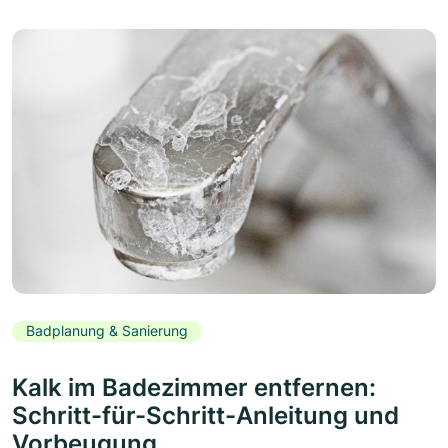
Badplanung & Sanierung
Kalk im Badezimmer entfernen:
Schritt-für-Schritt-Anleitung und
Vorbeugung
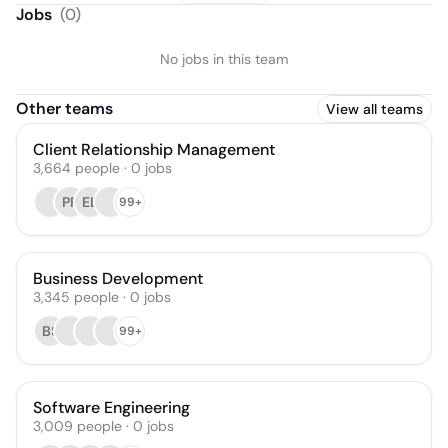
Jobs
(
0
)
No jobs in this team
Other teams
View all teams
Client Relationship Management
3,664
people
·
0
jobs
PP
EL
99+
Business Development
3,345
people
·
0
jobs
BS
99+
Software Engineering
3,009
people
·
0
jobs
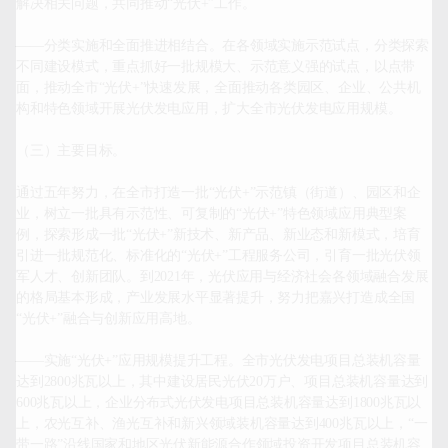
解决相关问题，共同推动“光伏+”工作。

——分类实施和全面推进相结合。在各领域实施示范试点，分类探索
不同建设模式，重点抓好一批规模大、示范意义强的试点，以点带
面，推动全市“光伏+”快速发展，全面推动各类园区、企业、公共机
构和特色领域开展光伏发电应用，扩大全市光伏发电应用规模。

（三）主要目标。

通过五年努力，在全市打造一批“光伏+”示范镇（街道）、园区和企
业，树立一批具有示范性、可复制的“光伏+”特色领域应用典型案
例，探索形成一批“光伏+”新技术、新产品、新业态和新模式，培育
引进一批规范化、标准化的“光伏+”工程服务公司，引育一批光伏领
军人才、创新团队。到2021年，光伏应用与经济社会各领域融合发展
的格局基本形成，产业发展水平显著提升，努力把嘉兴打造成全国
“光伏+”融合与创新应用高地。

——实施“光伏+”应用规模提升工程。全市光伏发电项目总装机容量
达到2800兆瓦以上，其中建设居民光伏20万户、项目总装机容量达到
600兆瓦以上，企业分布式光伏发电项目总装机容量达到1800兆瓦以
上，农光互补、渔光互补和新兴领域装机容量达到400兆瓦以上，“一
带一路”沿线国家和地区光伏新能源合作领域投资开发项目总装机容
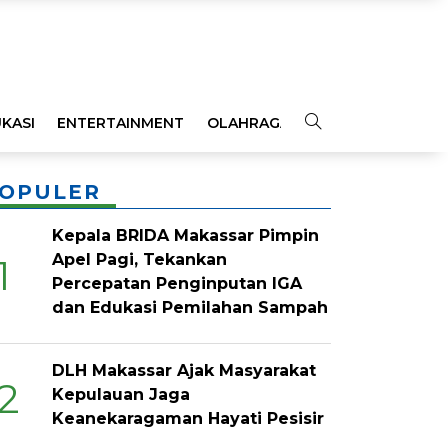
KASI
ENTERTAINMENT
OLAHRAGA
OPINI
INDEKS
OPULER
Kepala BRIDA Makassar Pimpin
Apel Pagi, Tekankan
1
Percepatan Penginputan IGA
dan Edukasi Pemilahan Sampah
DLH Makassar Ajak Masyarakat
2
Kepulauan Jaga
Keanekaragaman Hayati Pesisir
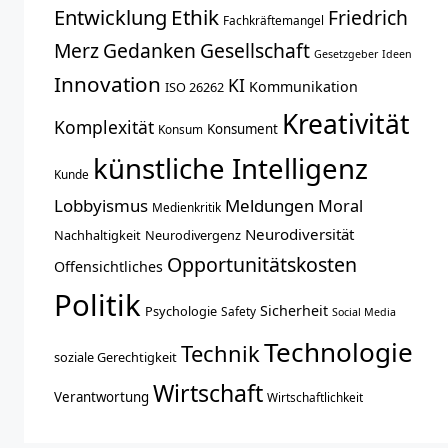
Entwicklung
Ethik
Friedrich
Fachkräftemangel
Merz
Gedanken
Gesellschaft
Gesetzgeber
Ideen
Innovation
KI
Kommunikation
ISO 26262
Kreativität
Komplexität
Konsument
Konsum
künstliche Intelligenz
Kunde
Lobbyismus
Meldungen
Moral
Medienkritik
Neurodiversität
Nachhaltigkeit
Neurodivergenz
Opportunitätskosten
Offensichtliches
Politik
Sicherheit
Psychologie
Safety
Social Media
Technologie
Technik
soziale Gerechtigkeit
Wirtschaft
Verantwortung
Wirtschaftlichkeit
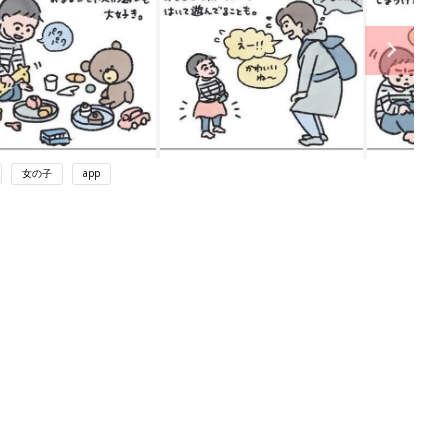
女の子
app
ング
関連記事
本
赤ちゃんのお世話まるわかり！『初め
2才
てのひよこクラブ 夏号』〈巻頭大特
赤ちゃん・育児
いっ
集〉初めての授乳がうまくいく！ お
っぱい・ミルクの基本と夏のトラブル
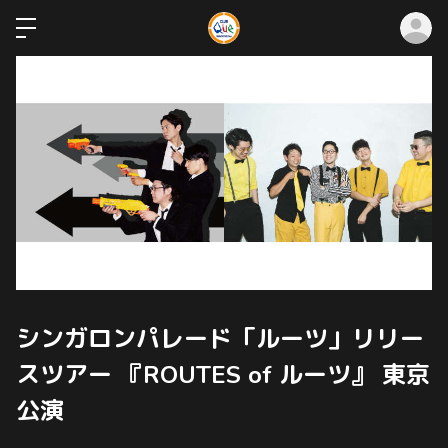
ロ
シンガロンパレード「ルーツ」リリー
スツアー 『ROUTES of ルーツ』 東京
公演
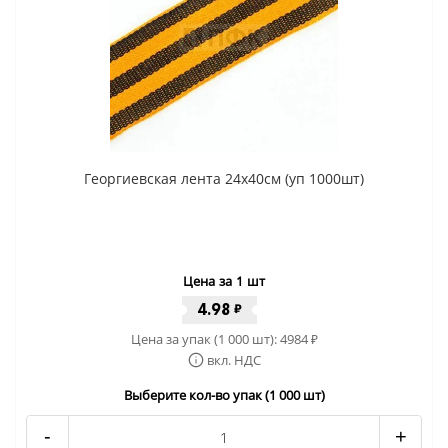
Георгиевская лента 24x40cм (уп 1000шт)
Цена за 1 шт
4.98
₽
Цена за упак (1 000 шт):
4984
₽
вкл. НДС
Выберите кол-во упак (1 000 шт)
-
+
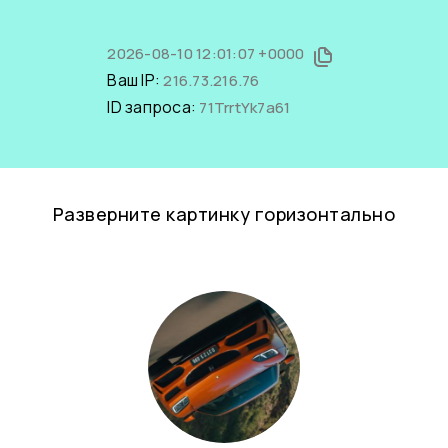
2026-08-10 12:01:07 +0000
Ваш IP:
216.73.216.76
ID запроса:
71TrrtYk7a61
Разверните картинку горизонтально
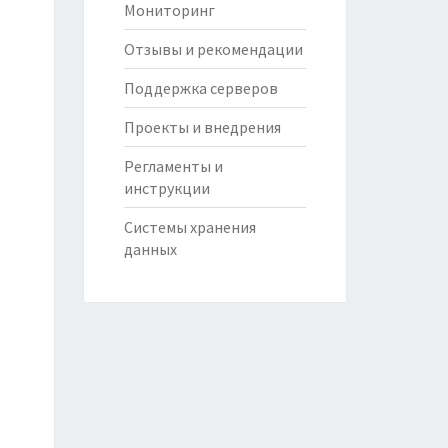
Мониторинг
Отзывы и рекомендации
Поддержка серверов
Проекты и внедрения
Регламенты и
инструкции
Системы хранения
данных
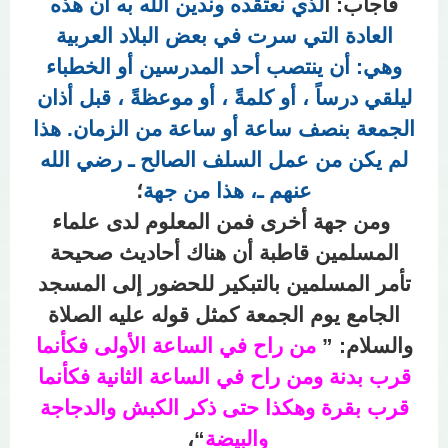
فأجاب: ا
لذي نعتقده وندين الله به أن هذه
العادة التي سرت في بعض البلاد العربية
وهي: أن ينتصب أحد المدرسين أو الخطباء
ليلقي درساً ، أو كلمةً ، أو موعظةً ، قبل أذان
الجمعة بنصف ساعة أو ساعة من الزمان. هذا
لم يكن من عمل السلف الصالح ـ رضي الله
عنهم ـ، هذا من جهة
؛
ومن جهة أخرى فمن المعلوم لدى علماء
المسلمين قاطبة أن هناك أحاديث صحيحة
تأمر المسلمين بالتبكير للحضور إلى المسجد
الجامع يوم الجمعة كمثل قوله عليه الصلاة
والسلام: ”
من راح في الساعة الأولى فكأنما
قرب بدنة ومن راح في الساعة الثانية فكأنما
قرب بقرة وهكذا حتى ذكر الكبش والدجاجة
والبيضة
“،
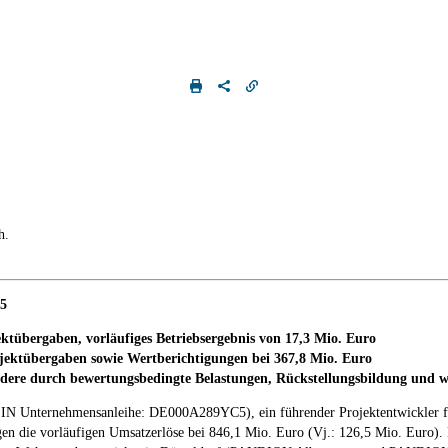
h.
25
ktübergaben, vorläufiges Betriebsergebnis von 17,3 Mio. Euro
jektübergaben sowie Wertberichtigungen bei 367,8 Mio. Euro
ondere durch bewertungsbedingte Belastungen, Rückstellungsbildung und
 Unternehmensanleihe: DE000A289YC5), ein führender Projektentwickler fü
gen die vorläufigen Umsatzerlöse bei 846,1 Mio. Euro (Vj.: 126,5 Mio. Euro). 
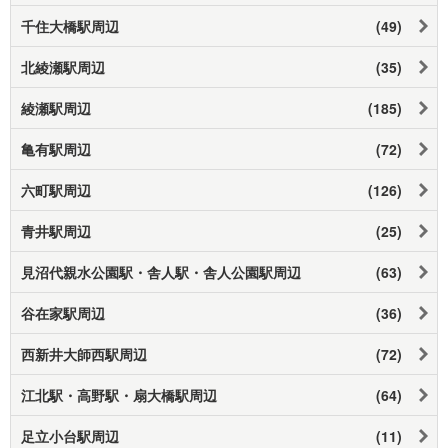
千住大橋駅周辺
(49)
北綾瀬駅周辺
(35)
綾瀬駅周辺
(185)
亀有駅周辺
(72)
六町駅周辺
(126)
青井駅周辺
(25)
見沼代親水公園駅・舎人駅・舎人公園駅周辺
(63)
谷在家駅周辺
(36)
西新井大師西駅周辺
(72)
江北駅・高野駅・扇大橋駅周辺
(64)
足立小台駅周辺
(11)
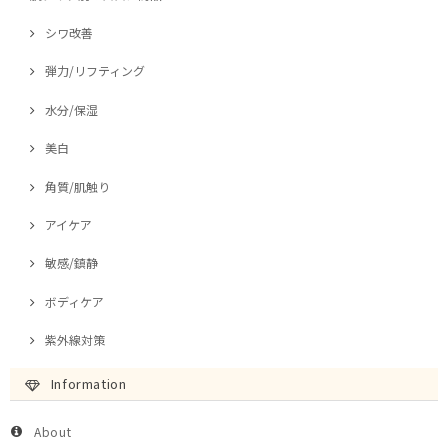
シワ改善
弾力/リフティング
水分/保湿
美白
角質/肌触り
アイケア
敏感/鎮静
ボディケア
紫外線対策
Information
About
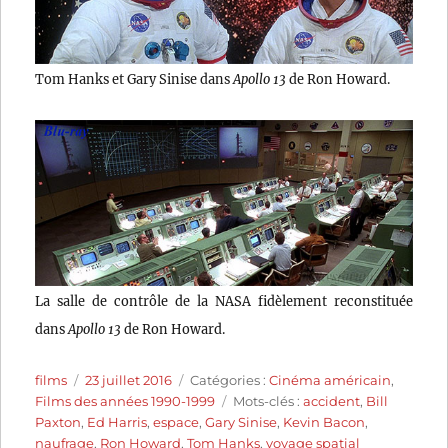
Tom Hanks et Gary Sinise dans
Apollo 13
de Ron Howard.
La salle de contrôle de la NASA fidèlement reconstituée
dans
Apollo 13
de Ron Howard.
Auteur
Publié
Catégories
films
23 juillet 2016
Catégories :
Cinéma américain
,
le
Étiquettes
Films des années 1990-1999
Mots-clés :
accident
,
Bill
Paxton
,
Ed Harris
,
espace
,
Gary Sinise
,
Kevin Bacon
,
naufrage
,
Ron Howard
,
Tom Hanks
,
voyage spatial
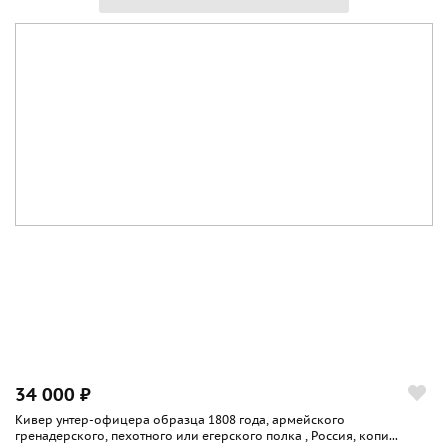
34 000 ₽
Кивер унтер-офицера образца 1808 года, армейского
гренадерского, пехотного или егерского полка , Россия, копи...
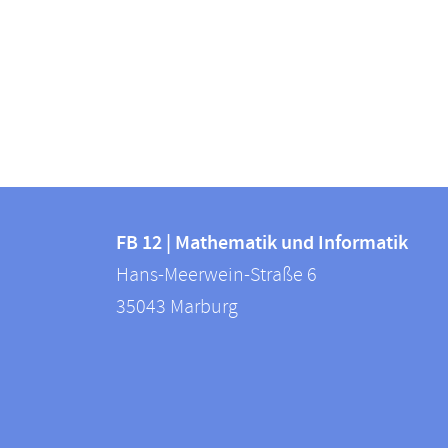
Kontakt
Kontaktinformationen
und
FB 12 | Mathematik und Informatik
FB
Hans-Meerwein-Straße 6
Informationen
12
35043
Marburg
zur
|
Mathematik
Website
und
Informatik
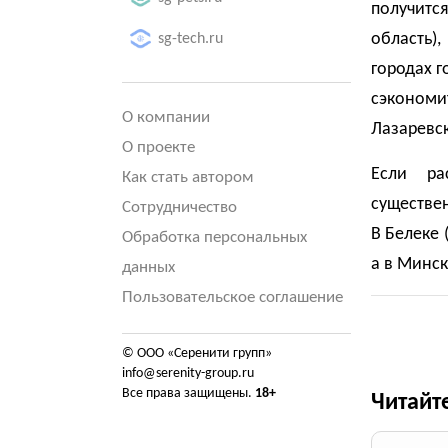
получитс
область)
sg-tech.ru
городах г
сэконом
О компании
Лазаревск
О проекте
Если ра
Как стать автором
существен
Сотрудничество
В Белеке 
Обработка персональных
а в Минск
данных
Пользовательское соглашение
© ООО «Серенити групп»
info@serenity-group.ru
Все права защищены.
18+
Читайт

###

Problem requirements
All lines with the word "المسلمين" need to be copied from the data above.

Answer area
المسلمين قاطبة أن هناك أحاديث صحيحة
تأمر المسلمين بالتبكير للحضور إلى المسجد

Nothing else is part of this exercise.